Your objective: Below is some data. Retype exactly the lines starting at the one with "要なさまざまな助力を提供してくれるでしょう。" and ending at the one with "を得ることを前提とし、後悔しない底地活用を実現してく".

(Saved entries)

::::

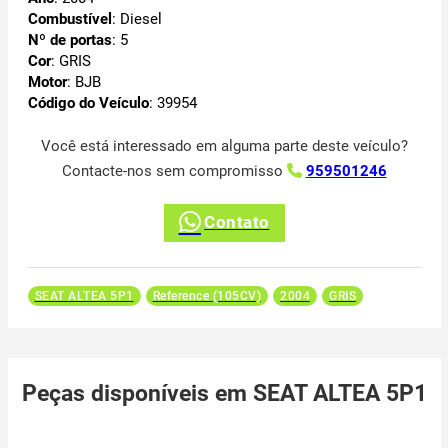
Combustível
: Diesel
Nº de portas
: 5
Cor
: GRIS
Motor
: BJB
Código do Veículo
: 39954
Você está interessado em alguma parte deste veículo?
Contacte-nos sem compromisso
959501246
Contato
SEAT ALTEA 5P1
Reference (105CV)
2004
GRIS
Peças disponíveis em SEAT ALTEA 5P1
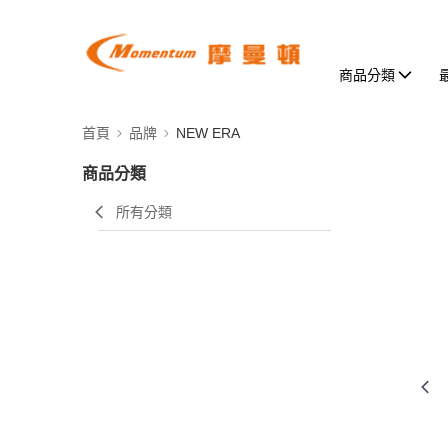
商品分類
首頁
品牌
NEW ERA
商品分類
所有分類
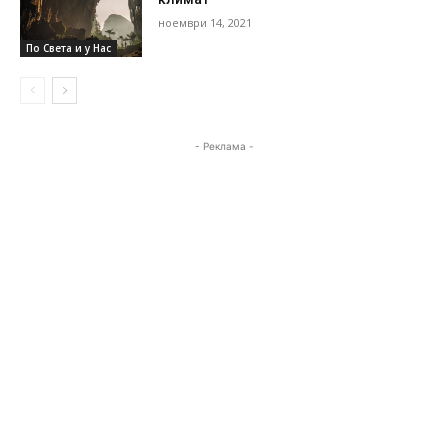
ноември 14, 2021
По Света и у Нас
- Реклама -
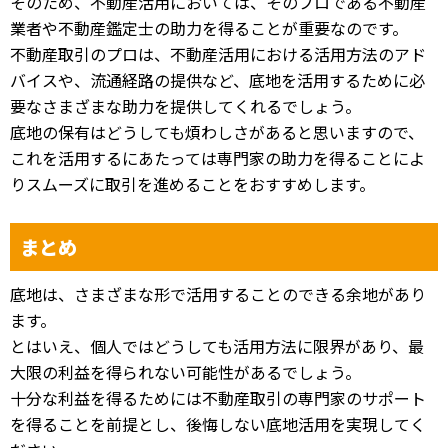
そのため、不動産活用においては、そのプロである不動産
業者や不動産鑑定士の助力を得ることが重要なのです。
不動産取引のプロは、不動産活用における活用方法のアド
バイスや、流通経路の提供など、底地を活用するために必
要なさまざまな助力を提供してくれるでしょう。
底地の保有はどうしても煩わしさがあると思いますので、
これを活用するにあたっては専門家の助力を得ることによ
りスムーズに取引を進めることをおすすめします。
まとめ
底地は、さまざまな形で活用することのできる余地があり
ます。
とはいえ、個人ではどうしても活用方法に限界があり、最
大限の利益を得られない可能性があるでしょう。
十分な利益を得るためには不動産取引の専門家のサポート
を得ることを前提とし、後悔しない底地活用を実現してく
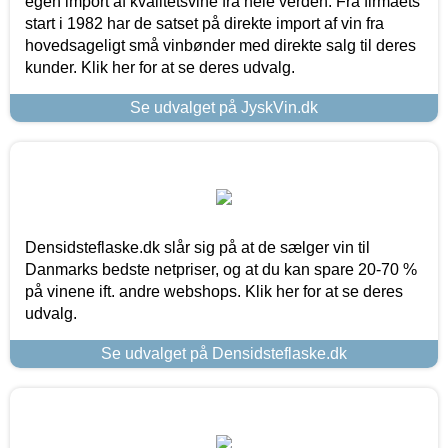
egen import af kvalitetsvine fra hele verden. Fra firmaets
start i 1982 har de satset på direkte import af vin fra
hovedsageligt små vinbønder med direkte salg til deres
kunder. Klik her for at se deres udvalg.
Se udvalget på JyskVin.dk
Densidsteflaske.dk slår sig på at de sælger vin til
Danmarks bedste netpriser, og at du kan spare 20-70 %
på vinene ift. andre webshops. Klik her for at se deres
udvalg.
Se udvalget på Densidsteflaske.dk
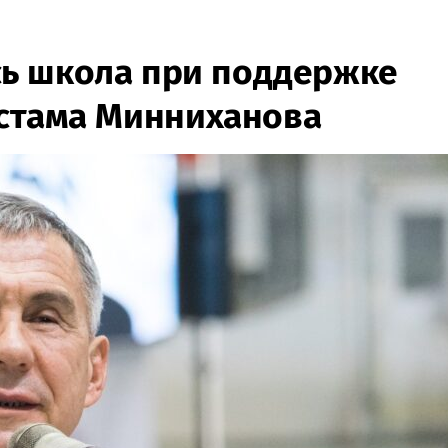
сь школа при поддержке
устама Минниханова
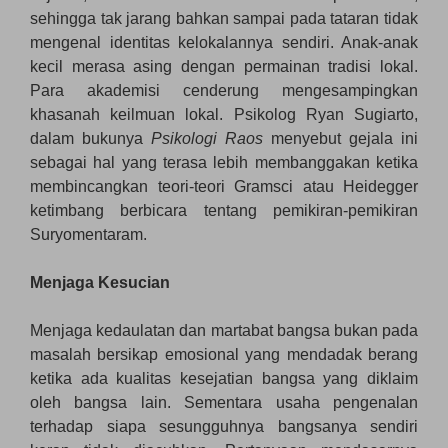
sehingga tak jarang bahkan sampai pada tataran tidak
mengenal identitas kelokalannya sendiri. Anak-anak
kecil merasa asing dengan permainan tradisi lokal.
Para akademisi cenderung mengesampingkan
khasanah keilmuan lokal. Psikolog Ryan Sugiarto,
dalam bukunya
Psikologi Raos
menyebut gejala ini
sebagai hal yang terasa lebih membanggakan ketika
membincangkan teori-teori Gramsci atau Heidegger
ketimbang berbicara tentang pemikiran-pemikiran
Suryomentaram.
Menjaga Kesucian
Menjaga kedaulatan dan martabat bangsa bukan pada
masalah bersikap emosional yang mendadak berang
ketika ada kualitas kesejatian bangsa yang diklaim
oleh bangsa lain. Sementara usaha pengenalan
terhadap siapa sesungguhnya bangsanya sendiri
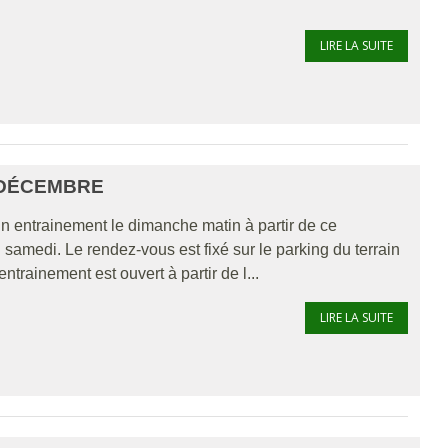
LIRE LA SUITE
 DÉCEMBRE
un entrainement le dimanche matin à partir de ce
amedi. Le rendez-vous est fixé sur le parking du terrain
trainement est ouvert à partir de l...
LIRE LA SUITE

::::

Solution for this task:
要なさまざまな助力を提供してくれるでしょう。
底地の保有はどうしても煩わしさがあると思いますので、
これを活用するにあたっては専門家の助力を得ることによ
りスムーズに取引を進めることをおすすめします。
まとめ
底地は、さまざまな形で活用することのできる余地があり
ます。
とはいえ、個人ではどうしても活用方法に限界があり、最
大限の利益を得られない可能性があるでしょう。
十分な利益を得るためには不動産取引の専門家のサポート
を得ることを前提とし、後悔しない底地活用を実現してく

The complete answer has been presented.